Students are asking UNC to divest its $2.1 billion endowment from the ‘Filthy Fifteen’–the worst
major U.S. coal mining and coal-fired utility companies–over the next five years.
If UNC wants to maintain its leadership on sustainability, we can't invest our endowment in the
dirtiest fossil fuel driving global climate change. Students don’t want their educations to be
subsidized by investments that are wrecking the planet.
Divestment draws a moral line in the sand on the defining issue of the next century: climate change.
Climate disruption’s impact on extreme weather, droughts, wildfires, sea level rise and food
shortages amounts to a growing human rights crisis and national security threat.
As NYC mayor Mike Bloomberg said after Superstorm Sandy, “If we could get rid of coal as a
basic energy source in America, you would make more of a difference in the amount of greenhouse
gases that we spew into the air than any other ten things put together.”
These companies’ insistence on mining and burning coal means their bottom line is in direct
opposition to efforts to address climate change.

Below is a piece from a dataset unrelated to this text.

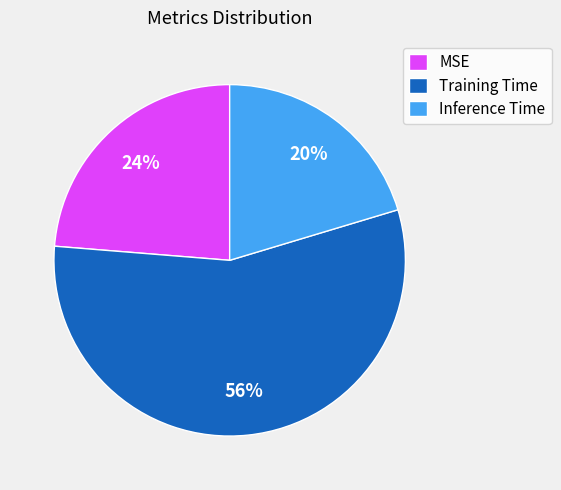

Rank the categories by value from lowest to highest.

Inference Time, MSE, Training Time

There’s no such thing as clean coal.
Divestment is part of a sweeping national youth movement: students at more than 200 colleges and
universities are pressing for divestment from coal and other fossil fuels.
Coal is a dangerous, risky investment. It’s not something the University should defend keeping in
its endowment portfolio. Natural gas, renewable energy and EPA regulations have made coal less
attractive to investors.
Coal divestment will NOT negatively impact UNC’s investment returns. A recent analysis by the
Aperio Group found that excluding the ‘Filthy Fifteen’ increases absolute portfolio risk by only
0.0005% and therefore “has no real impact on risk.”
In his inauguration speech, President Obama made clear that addressing climate change is a top
priority for the next four years. Fossil fuel companies carry a “carbon bubble”—when our
politicians finally do take meaningful regulatory action to prevent further climate change, their
fossil fuel assets are likely to be stranded in the ground where they belong.
UNC is not taking this issue seriously despite more than 3,000 student petitions supporting coal
divestment. We need Chancellor Thorp, UNC Management Company and the alumni who govern
the University’s endowment to take this leadership stance on climate change.